Peuple courage – L’édito de Patrice Chabanet
Les joueurs iraniens ont perdu leur match contre l’Angleterre. Un démarrage difficile, bien que prévisible, dans ce Mondial. Mais l’Histoire, pas seulement du football, retiendra d’abord leur victoire sur la peur. Ne pas desserrer les lèvres pendant l’hymne national de leur pays constitue en effet une magnifique leçon de courage. Pas de calcul politique. Juste une détermination absolue, celle de faire plier la mollahcratie et sa poigne de fer sur l’Iran. Les footballeurs, ils le savent, ont pris des risques exorbitants pour eux-mêmes ou leurs familles. Une forme de reconnaissance à l’égard des femmes et des jeunes qui ont ouvert la voie. Plusieurs centaines ont été tués dans des manifestations contre le régime pour protester contre l’exécution – il n’y a pas d’autre mot – de la jeune Masha Amini dont le foulard laissait échapper quelques mèches de cheveux.
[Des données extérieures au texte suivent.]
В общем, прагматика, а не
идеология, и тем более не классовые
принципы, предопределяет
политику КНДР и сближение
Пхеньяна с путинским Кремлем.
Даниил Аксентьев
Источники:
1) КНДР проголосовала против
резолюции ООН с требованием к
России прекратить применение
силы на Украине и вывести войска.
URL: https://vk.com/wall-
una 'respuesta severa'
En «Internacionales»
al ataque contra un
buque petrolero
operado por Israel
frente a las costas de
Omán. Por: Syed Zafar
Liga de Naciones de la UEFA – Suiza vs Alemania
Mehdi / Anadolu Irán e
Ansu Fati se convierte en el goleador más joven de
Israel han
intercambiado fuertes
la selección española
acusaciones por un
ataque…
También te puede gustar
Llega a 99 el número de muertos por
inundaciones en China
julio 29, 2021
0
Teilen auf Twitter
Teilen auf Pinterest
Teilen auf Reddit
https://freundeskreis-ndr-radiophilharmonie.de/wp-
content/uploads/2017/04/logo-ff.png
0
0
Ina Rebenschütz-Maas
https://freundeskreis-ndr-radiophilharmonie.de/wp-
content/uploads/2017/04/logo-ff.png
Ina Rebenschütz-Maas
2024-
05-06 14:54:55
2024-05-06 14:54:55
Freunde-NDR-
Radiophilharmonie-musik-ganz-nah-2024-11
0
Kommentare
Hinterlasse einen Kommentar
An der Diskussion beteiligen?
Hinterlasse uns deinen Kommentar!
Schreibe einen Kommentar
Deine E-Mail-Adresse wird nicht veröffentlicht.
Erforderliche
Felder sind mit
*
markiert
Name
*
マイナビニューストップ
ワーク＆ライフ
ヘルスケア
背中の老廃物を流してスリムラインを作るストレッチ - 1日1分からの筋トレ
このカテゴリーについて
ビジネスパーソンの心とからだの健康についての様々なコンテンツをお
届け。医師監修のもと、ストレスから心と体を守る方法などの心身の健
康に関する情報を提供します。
Paradoxalement, plus le régime de Téhéran se montre féroce, plus la contestation s’étend. La raison en est simple : les contestataires n’ont plus rien à perdre. Ils sont allés trop loin pour reculer. Mais la confrontation risque de durer longtemps : les forces de répression ne laissent pas apparaître la moindre fragilité. Les gardiens de la Révolution, véritable milice militaro-religieuse, n’ont pas d’état d’âme. Les démocrates peuvent espérer des craquements dans l’armée, mais rien qui puisse laisser présager un effondrement. En 1979, l’imam Khomeiny était parvenu au pouvoir après des années de contestation. Aujourd’hui, c’est le mouvement inverse qui se développe. L’amorce d’une déconstruction tant espérée. Dans le sang.